Artikel:
-*-*-

Culture | Salto Afternoon
„Auch Kultur ist ein Grundrecht“
Foto: EURAC Research
In seinem neuen Amt folgt Francesco Palermo, der Salto Lesern auch durch seinen Podcast bekannt sein dürfte, auf Giovanni Salghetti Drioli. Dieser schied nach drei Amtszeiten notgedrungen für die Neubesetzung des Postens aus. Palermo bekleidet sein Amt in Vertretung der Gemeinde Bozen, die Vertretung der Provinz und die Vize-Präsidentschaft übernimmt Simonetta Nardin.
Salto.bz: Herr Palermo, Sie sind den Salto Leser:innen durch Ihren Podcast und Ihre Artikel mehr als politisch engagierte Person bekannt. Wird sich dieses Engagement im Theater widerspiegeln?
Francesco Palermo: Nur, indem man politisch sehr, sehr weit fasst. Natürlich ist der Präsident einer solchen Einrichtung nicht direkt operativ tätig. Dafür gibt es wunderbare Menschen, die ich mittlerweile kennen lernen durfte und die sich um das Tagtägliche kümmern. Meine Rolle ist im weitesten Sinne politisch, weil ich die Vertretung des Theaters innehabe. In diesem Sinn muss man sich einbringen, um das Theater voranzubringen. Wenn das politisch zu verstehen ist, dann ja. Sicher nicht parteipolitisch, aber Kultur ist, irgendwie, politisch.
Gibt es bestimmte Dinge, die Sie am aktuellen Angebot des Stabile besonders schätzen oder vermissen?

-*-*-

Auszug aus Datensatz:
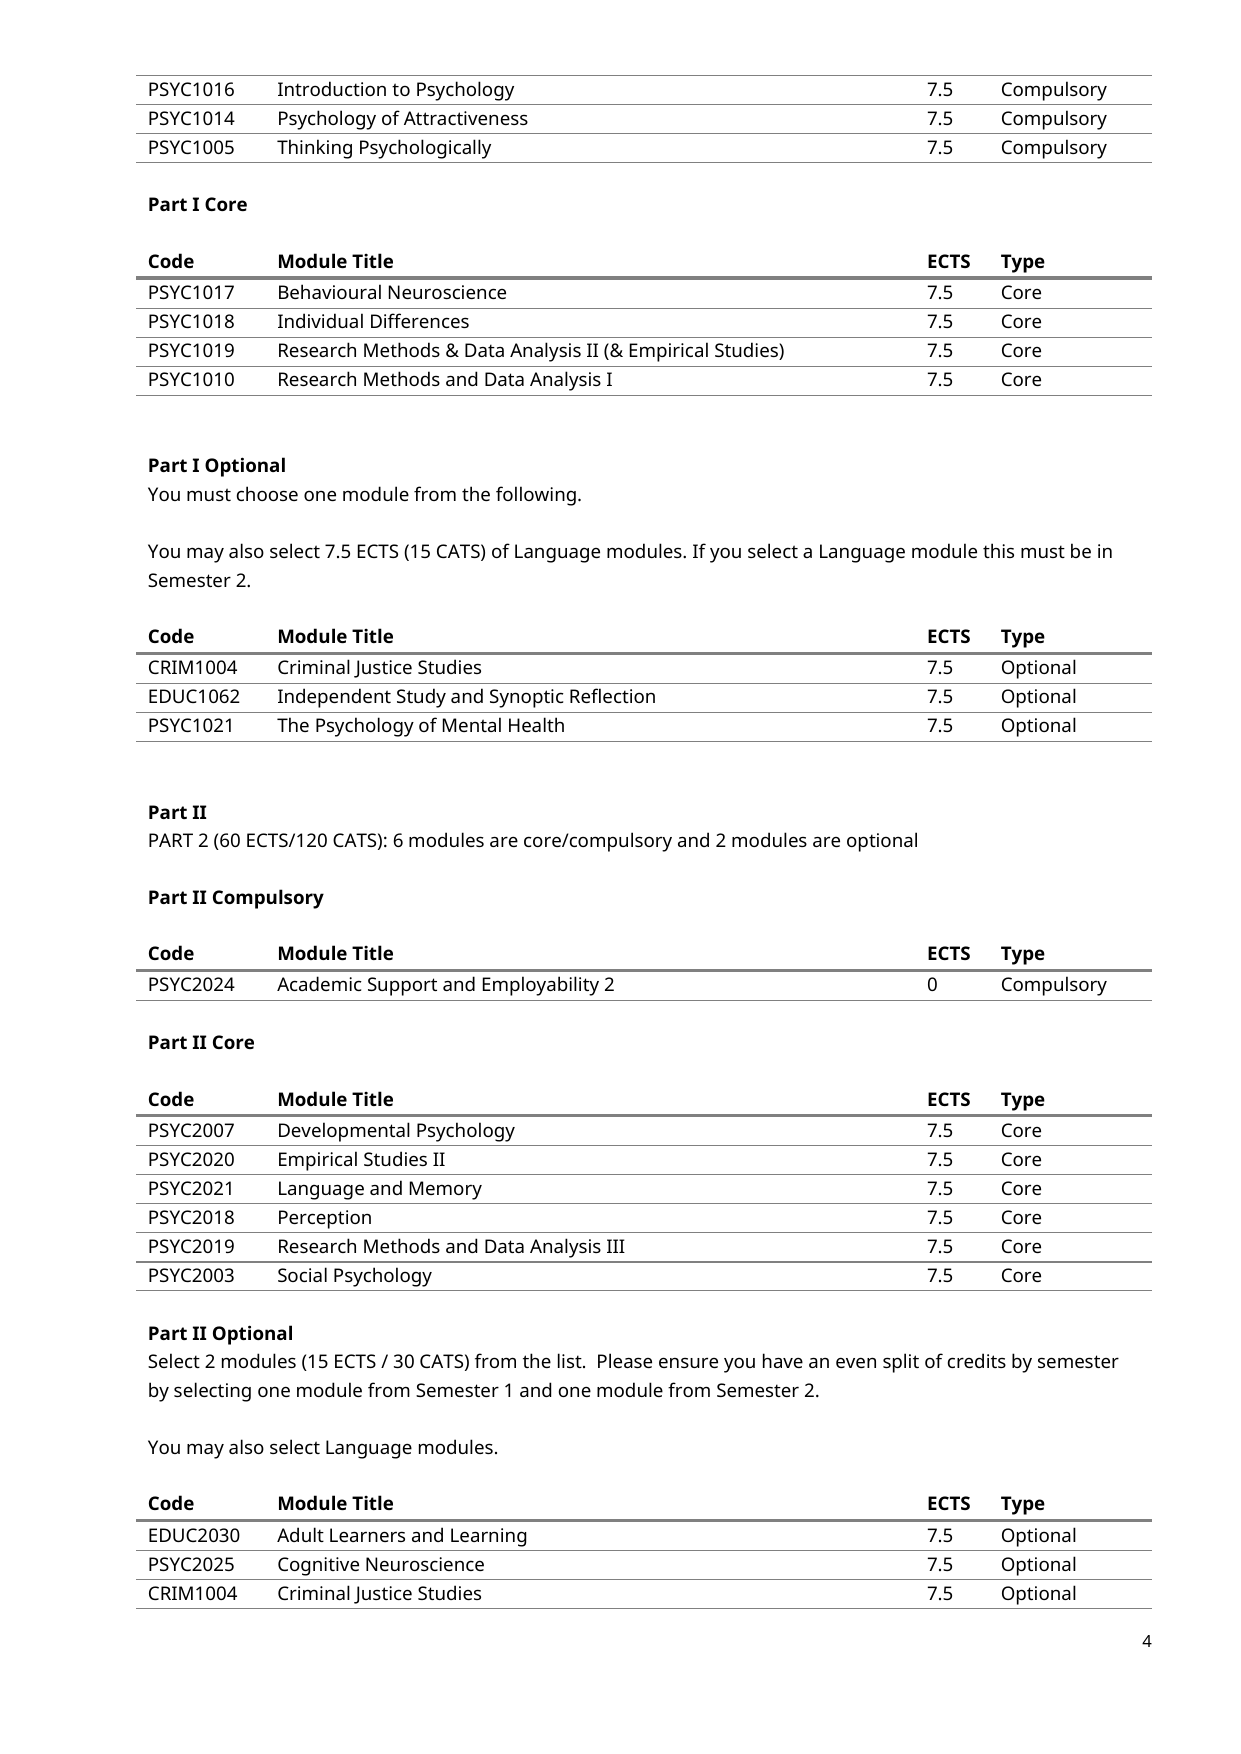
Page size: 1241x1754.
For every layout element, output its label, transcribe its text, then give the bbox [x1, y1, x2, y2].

-*-*-

Die Aufgabe: Schreib bitte das Interview mit Francesco Palermo im Anschluss an die letzte Frage weiter.

Antwort zur Aufgabe:
Ich bin noch am Anfang und würde mich nicht trauen, jetzt zu sagen „Wir müssen alles anders machen.“, im Gegenteil: Die Einrichtung ist stark und solide, hat eine schöne Tradition und sich in den letzten Jahren gut entwickelt. Eine gewisse Kontinuität muss da angestrebt werden. Zwei Dinge sind mir vielleicht besonders wichtig. Einerseits ist das Stabile ein öffentliches Theater und „öffentlich“, das muss für alle zugänglich bedeuten; Da muss man, wie bereits geschehen, nicht nur die Leute ins Theater bringen, sondern auch das Theater zu den Leuten. Das heißt Tätigkeiten mit den Schulen und gratis Tätigkeiten im öffentlichen Raum und aktuell läuft auch eine Tätigkeit im Gefängnis. Das ist besonders wichtig und wir müssen mehr und mehr in diese Richtung machen. Außerdem geht es auch darum, dass Aufträge für diverse Handwerkstätigkeiten an lokale Handwerker gehen und so hat das Theater einen Wert für das gesamte Gebiet.
Ist das Ihr zweiter Punkt?
Das Stabile ist auch ein Produktionstheater. Das heißt, es ist nicht nur Vermittler, sondenr schafft auch Kultur. Es gibt eine Vorprogrammierung für die nächsten zwei Jahre mit Projekten, die schon in der Pipeline sind. Besonders wichtig ist dabei nicht nur eine lokale, sondern auch eine regionale, nationale und, wo möglich, auch internationale Dimension zu erreichen. Es gibt nicht viele „Teatri Stabili“ in Italien, an die zwanzig etwa. Dadurch, dass ein gewisser Anteil des Geldes aus der öffentlichen Hand kommt, gibt es auch gewisse Verpflichtungen gegenüber der gesamten Bevölkerung. Darauf müssen wir achten: viel für das Territorium zu bieten, aber nicht provinziell zu sein.
Sie haben unter anderem das Projekts im Bozner Gefängnis besonders wertvoll genannt. Worin besteht, in diesem speziellen Fall, Ihres Erachtens nach dieser Wert?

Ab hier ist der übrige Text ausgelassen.